Question

, plot the graph of each equation. Begin by checking for symmetries and be sure to find all \(x\) - and \(y\) -intercepts.. $$ |x|+|y|=4 $$

Short answer

The graph of \(|x| + |y| = 4\) is a square centered at the origin, with vertex points \((4,0), (-4,0), (0,4), (0,-4)\).

Step-by-step solution

Identify the symmetry

The equation \(|x| + |y| = 4\) is symmetric with respect to both the x-axis, y-axis, and the origin. This symmetry arises because the absolute values of \(x\) and \(y\) are unaffected by changes in the sign of \(x\) or \(y\). This means the graph will have a uniform shape in the first, second, third, and fourth quadrants.

Determine the intercepts

To find the x-intercept, set \(y = 0\) and solve:\[|x| + |y| = |x| + |0| = 4\]\(|x| = 4\), hence \(x = 4\) or \(x = -4\). Thus, the x-intercepts are \((4, 0)\) and \((-4, 0)\).To find the y-intercept, set \(x = 0\) and solve:\[|x| + |y| = |0| + |y| = 4\] \(|y| = 4\), hence \(y = 4\) or \(y = -4\). Thus, the y-intercepts are \((0, 4)\) and \((0, -4)\).

Plot key points

Using the intercepts found, plot the points \((4, 0)\), \((-4, 0)\), \((0, 4)\), and \((0, -4)\) on the coordinate plane. These points are crucial for shaping the graph in each quadrant.

Sketch the complete graph

Connecting the points \((4, 0)\), \((0, 4)\), \((-4, 0)\), and \((0, -4)\) will form a square (or diamond) centered at the origin. Be sure that the edges of the square are linear and connect through these intercepts. The symmetry of the equation ensures the shape remains uniform across all four quadrants.

Key concepts

Symmetry in Graphs

Symmetry in graphs refers to a situation where a particular shape or pattern repeats itself across an axis, or around a central point. In the case of the equation \(|x| + |y| = 4\), it exhibits symmetry with respect to the x-axis, y-axis, and the origin. This is due to the properties of absolute value: whether \(x\) or \(y\) is positive or negative, the absolute value remains the same.
This type of symmetry implies that changes in signs of \(x\) or \(y\) do not affect the overall graph, creating a uniform shape.
When graphing such an equation, expect the diagram to look the same in all four quadrants of the coordinate plane, often resulting in familiar shapes – such as circles, squares, or diamonds – depending on the equation's complexity.
Understanding this concept can greatly reduce the complexity of plotting as you only need to understand one section, and then mirror it appropriately.

X-intercepts and Y-intercepts

Finding the x-intercepts and y-intercepts of a graph is a foundational tool in graphing techniques. These intercepts are points where the graph crosses the x-axis and y-axis, respectively.
To identify the x-intercepts in the equation \(|x| + |y| = 4\), set \(y = 0\). This simplifies the equation to \(|x| = 4\), yielding intercepts at \((4, 0)\) and \((-4, 0)\).
For the y-intercepts, set \(x = 0\). The equation becomes \(|y| = 4\), resulting in points \((0, 4)\) and \((0, -4)\).
These intercepts not only provide specific points to plot but help define the boundaries and shape of the graph.
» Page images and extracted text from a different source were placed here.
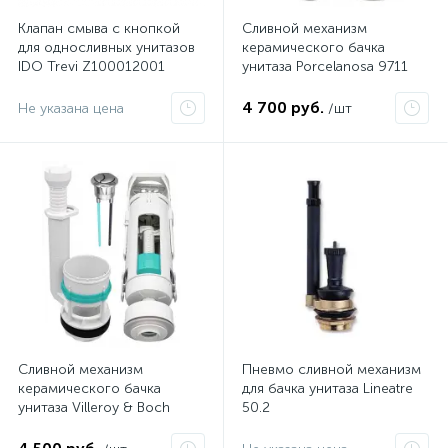
Клапан смыва с кнопкой
Сливной механизм
для односливных унитазов
керамического бачка
IDO Trevi Z100012001
унитаза Porcelanosa 9711
4 700 руб.
Не указана цена
/шт
Сливной механизм
Пневмо сливной механизм
керамического бачка
для бачка унитаза Lineatre
унитаза Villeroy & Boch
50.2
9714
In symmetrical graphs like this, they are instrumental in ensuring the symmetry is correctly represented.

Graphing Techniques

Graphing techniques are strategies used to simplify the plotting process and make it more precise. When plotting \(|x| + |y| = 4\), it's essential to start by marking the intercepts on the coordinate plane.
Once the intercepts \((4, 0)\), \((-4, 0)\), \((0, 4)\), and \((0, -4)\) are identified, the next step is connecting these points in a logical order. For absolute value graphs, expect straight lines, forming a geometric shape like a diamond.
Make sure your lines are precise and span through the origin, reflecting the symmetry we've identified.
This straightforward technique creates a complete and accurate graph quite efficiently, useful for equations involving absolute values or other symmetrical properties.

Coordinate Plane

The coordinate plane is a two-dimensional space where graphs are plotted. It consists of two perpendicular lines: the horizontal x-axis and the vertical y-axis. Both axes intersect at the origin (0,0).
This plane allows for the representation of equations like \(|x| + |y| = 4\), where each variable corresponds to an axis. The quadrants, labeled I to IV starting from the top right and moving counterclockwise, help in understanding how the graph reflects its symmetry.
Plotting on a coordinate plane requires understanding its scale and axis divisions, ensuring intercepts and other critical points are accurately represented.
This foundational system is crucial in mathematics for representing vast amounts of data and understanding the relationships between variables.